NetGalley, My Kindle's New Friend

The other day, I learned from Valerie Comer over at Little Worlds about NetGalley, a website where publishers can submit unbound galleys of as-yet-unpublished books that early reviewers can request and read as eBooks and then, it is hoped, review.

I signed up right away (because I don't have enough books to read), clicked on a bunch that I thought looked good, and right away got two eBook galleys from Houghton Mifflin Harcourt.  I've already started reading them ~ The Janus Stone by Elly Griffiths and The Diviner's Tale by Bradford Morrow (both of which I'm relieved to say are quite good so far).  The Diviner's Tale and The Janus Stone are both due out next January.  I'll be reviewing them here any day now, but here's what the publisher has to say about The Diviner's Tale:
Walking a lonely forested valley on a spring morning in upstate New York, having been hired by a developer to dowse the land, Cassandra Brooks comes upon the shocking vision of a young girl hanged from a tree. When she returns with authorities to the site, the body has vanished, leaving in question Cassandra’s credibility if not her sanity. The next day, on a return visit with the sheriff to have another look, a dazed, mute missing girl emerges from the woods, alive and the very picture of Cassandra’s hanged girl. 
What follows is the narrative of ever-deepening and increasingly bizarre divinations that will lead this gifted young woman, the struggling single mother of twin boys, hurtling toward a past she’d long since thought was behind her. The Diviner’s Tale is at once a journey of self-discovery and an unorthodox murder mystery, a tale of the fantastic and a family chronicle told by an otherwise ordinary woman.
When Cassandra’s dark forebodings take on tangible form, she is forced to confront a life spiraling out of control. And soon she is locked in a mortal chess match with a real-life killer who has haunted her since before she can remember.
And a blurb from Joyce Carol Oates: “Luminous and magical, fraught with suspense, beautifully and subtly rendered—a feat of prose divination.”

Sounds yummy, doesn't it!

Having stayed up late into the night reading The Janus Stone, I'm a bit further into it so can discuss it from my own perspective rather than relying solely on the opinions of the publisher and others.
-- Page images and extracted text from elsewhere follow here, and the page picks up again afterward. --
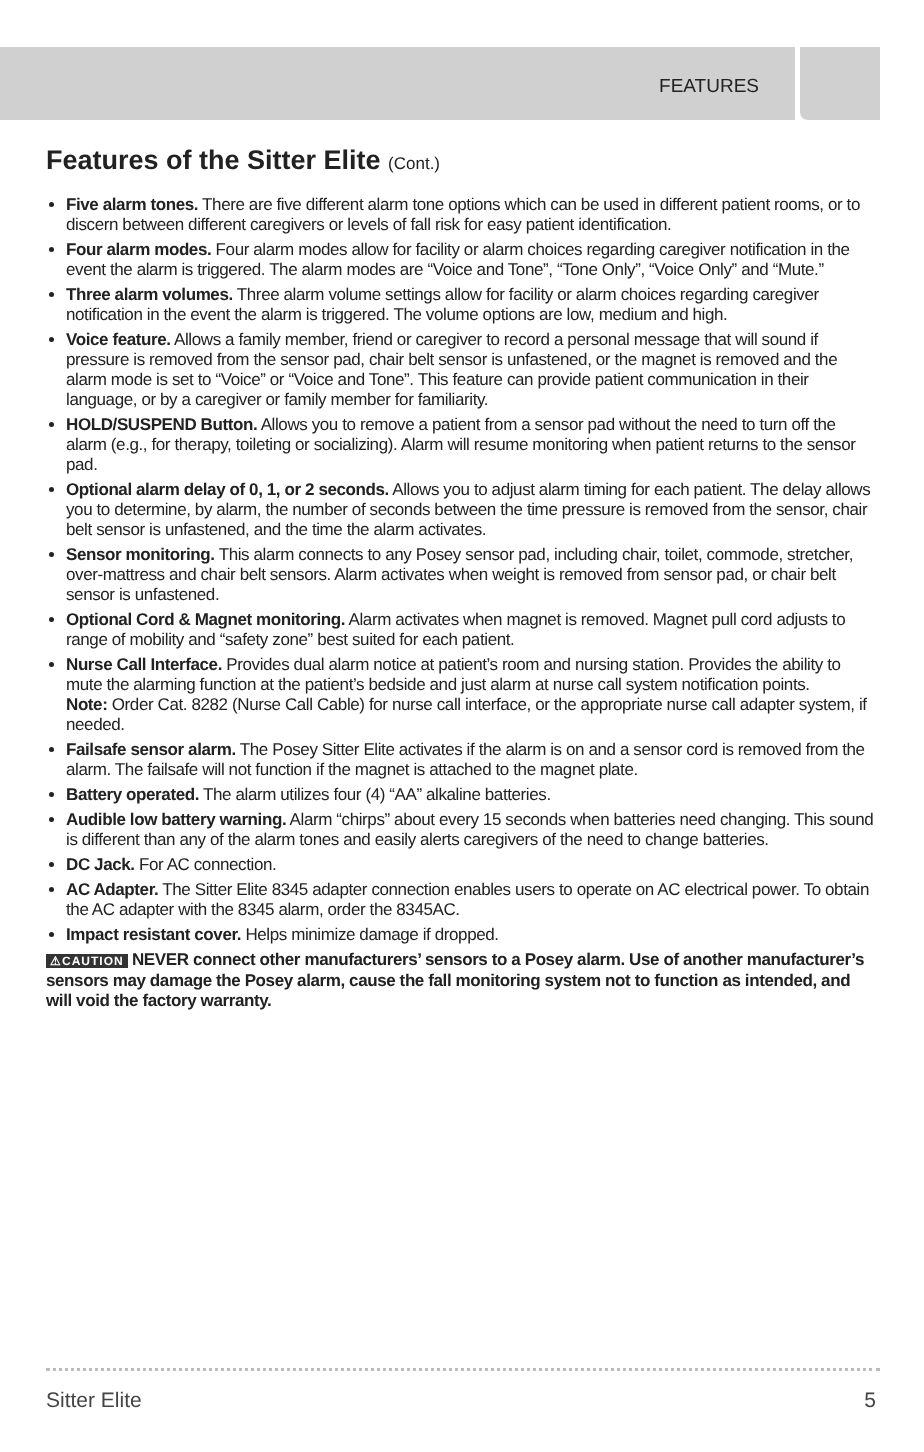FEATURES
Features of the Sitter Elite (Cont.)
Five alarm tones. There are five different alarm tone options which can be used in different patient rooms, or to discern between different caregivers or levels of fall risk for easy patient identification.
Four alarm modes. Four alarm modes allow for facility or alarm choices regarding caregiver notification in the event the alarm is triggered. The alarm modes are “Voice and Tone”, “Tone Only”, “Voice Only” and “Mute.”
Three alarm volumes. Three alarm volume settings allow for facility or alarm choices regarding caregiver notification in the event the alarm is triggered. The volume options are low, medium and high.
Voice feature. Allows a family member, friend or caregiver to record a personal message that will sound if pressure is removed from the sensor pad, chair belt sensor is unfastened, or the magnet is removed and the alarm mode is set to “Voice” or “Voice and Tone”. This feature can provide patient communication in their language, or by a caregiver or family member for familiarity.
HOLD/SUSPEND Button. Allows you to remove a patient from a sensor pad without the need to turn off the alarm (e.g., for therapy, toileting or socializing). Alarm will resume monitoring when patient returns to the sensor pad.
Optional alarm delay of 0, 1, or 2 seconds. Allows you to adjust alarm timing for each patient. The delay allows you to determine, by alarm, the number of seconds between the time pressure is removed from the sensor, chair belt sensor is unfastened, and the time the alarm activates.
Sensor monitoring. This alarm connects to any Posey sensor pad, including chair, toilet, commode, stretcher, over-mattress and chair belt sensors. Alarm activates when weight is removed from sensor pad, or chair belt sensor is unfastened.
Optional Cord & Magnet monitoring. Alarm activates when magnet is removed. Magnet pull cord adjusts to range of mobility and “safety zone” best suited for each patient.
Nurse Call Interface. Provides dual alarm notice at patient’s room and nursing station. Provides the ability to mute the alarming function at the patient’s bedside and just alarm at nurse call system notification points.
Note: Order Cat. 8282 (Nurse Call Cable) for nurse call interface, or the appropriate nurse call adapter system, if needed.
Failsafe sensor alarm. The Posey Sitter Elite activates if the alarm is on and a sensor cord is removed from the alarm. The failsafe will not function if the magnet is attached to the magnet plate.
Battery operated. The alarm utilizes four (4) “AA” alkaline batteries.
Audible low battery warning. Alarm “chirps” about every 15 seconds when batteries need changing. This sound is different than any of the alarm tones and easily alerts caregivers of the need to change batteries.
DC Jack. For AC connection.
AC Adapter. The Sitter Elite 8345 adapter connection enables users to operate on AC electrical power. To obtain the AC adapter with the 8345 alarm, order the 8345AC.
Impact resistant cover. Helps minimize damage if dropped.
⚠CAUTION NEVER connect other manufacturers’ sensors to a Posey alarm. Use of another manufacturer’s sensors may damage the Posey alarm, cause the fall monitoring system not to function as intended, and will void the factory warranty.
Sitter Elite 5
The Janus Stone begins with Ruth Galloway, an archaelogist, being sent to a dig in Norwich where some old bones, apparently without a skull, have been unearthed from beneath an ancient mound thought to be the remains of the wall of a Roman villa.  Not long after that, in a nearby town, the bones of a child ~ also missing its skull ~ are found buried under the front door step of a Victorian mansion that is being demolished to build a fancy hotel, and Ruth is called in to investigate that grisly find.  Are the bones from a Roman-era ritual sacrifice, or is the killer closer at hand?
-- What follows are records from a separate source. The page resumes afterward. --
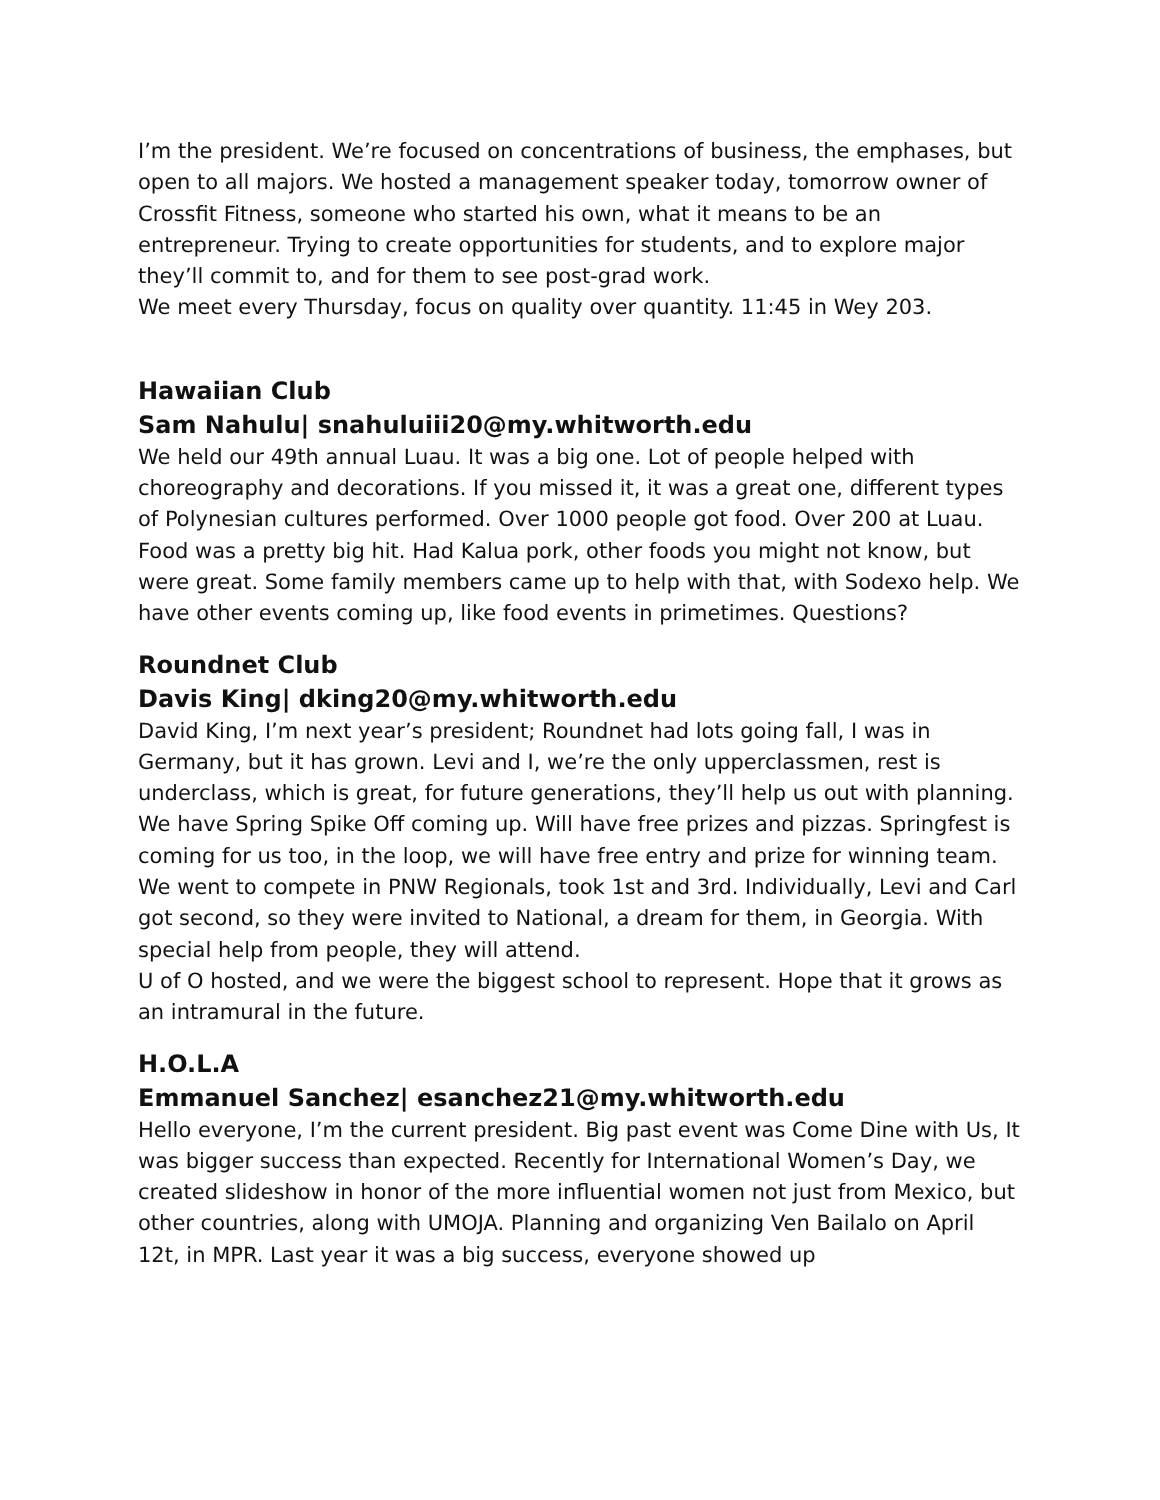I’m the president. We’re focused on concentrations of business, the emphases, but open to all majors. We hosted a management speaker today, tomorrow owner of Crossfit Fitness, someone who started his own, what it means to be an entrepreneur. Trying to create opportunities for students, and to explore major they’ll commit to, and for them to see post-grad work.
We meet every Thursday, focus on quality over quantity. 11:45 in Wey 203.
Hawaiian Club
Sam Nahulu| snahuluiii20@my.whitworth.edu
We held our 49th annual Luau. It was a big one. Lot of people helped with choreography and decorations. If you missed it, it was a great one, different types of Polynesian cultures performed. Over 1000 people got food. Over 200 at Luau. Food was a pretty big hit. Had Kalua pork, other foods you might not know, but were great. Some family members came up to help with that, with Sodexo help. We have other events coming up, like food events in primetimes. Questions?
Roundnet Club
Davis King| dking20@my.whitworth.edu
David King, I’m next year’s president; Roundnet had lots going fall, I was in Germany, but it has grown. Levi and I, we’re the only upperclassmen, rest is underclass, which is great, for future generations, they’ll help us out with planning. We have Spring Spike Off coming up. Will have free prizes and pizzas. Springfest is coming for us too, in the loop, we will have free entry and prize for winning team. We went to compete in PNW Regionals, took 1st and 3rd. Individually, Levi and Carl got second, so they were invited to National, a dream for them, in Georgia. With special help from people, they will attend.
U of O hosted, and we were the biggest school to represent. Hope that it grows as an intramural in the future.
H.O.L.A
Emmanuel Sanchez| esanchez21@my.whitworth.edu
Hello everyone, I’m the current president. Big past event was Come Dine with Us, It was bigger success than expected. Recently for International Women’s Day, we created slideshow in honor of the more influential women not just from Mexico, but other countries, along with UMOJA. Planning and organizing Ven Bailalo on April 12t, in MPR. Last year it was a big success, everyone showed up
The Janus Stone is a follow-up to The Crossing Places, Griffiths’s first mystery, which I confess I have not yet read.  (Based on how good the second book is, I'll be remedying that little oversight as soon as I can.)  I think it would have been better had I read the first book in the series before starting the second.  The relationship between Ruth and the investigating detective D.I. Harry Nelson is a developing one and, I suspect, would have been better understood had I been with them from the inception.  The mystery itself, of course, is fine on its own and, despite not having read the first, I'm really enjoying it. 
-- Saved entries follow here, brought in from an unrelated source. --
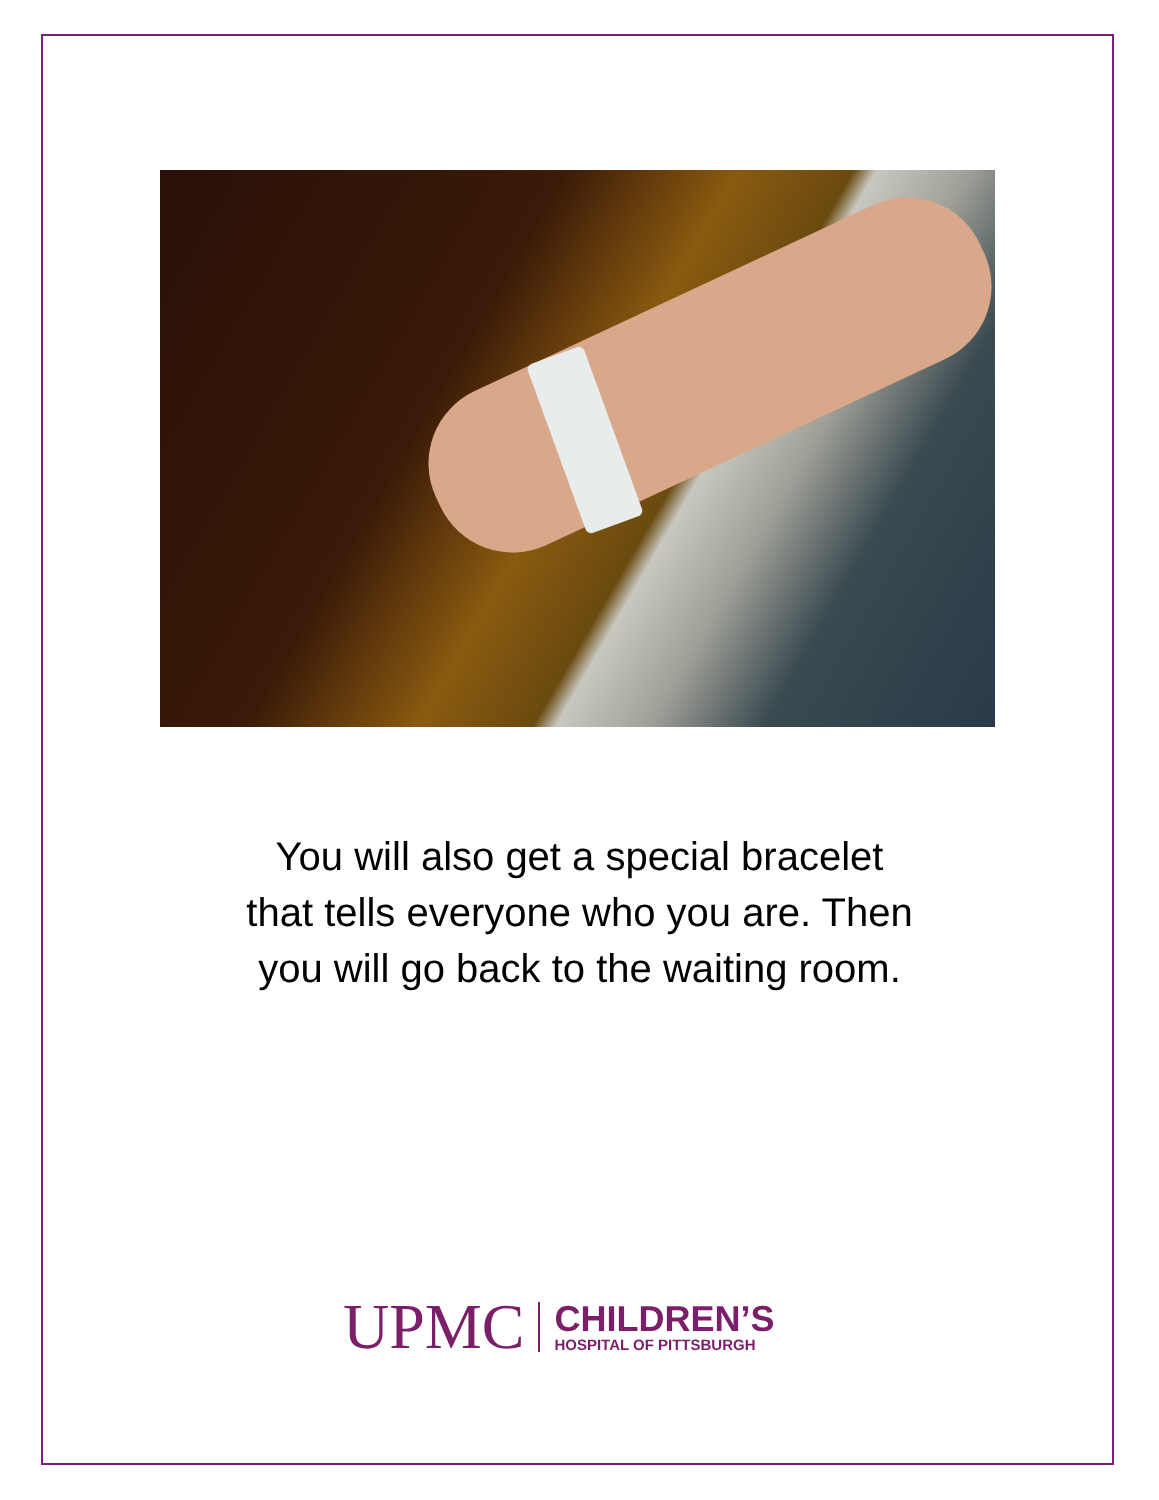You will also get a special bracelet
that tells everyone who you are. Then
you will go back to the waiting room.
UPMC
CHILDREN’S
HOSPITAL OF PITTSBURGH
Still, if you are new to this author, I urge you to begin at the beginning, with The Crossing Places.  This works out well, since The Janus Stone won't be available for another six months.


Steven Till said...

That's a pretty interesting site. I hadn't heard of it before. Is there a limit to the number of books you can request to review? Or are you pretty much guaranteed a book when you submit a request?

Mary K. from L.A. said...

Hey, Steven ~ Saw your pictures from your recent trip to Colorado. Beautiful!

Yes, NetGalley is a very interesting site, and very very addictive. I don't think there's a limit, at least none of which I'm aware. I started out asking for six, which I got, then went back and asked for about four more and got those too. I'm almost done with one and about 1/4 way into a second, and plan to finish them both (they're good; with publishers like HarperCollins and Houghton Mifflin they should be). The only thing is, they're galleys and unproofed, so sometimes there are little formatting glitches and obvious typos, but so far I haven't been bothered by that at all.

Steven Till said...

Sounds like a great site. Now if I only had an e-reader. I'm guessing you like the Kindle a lot?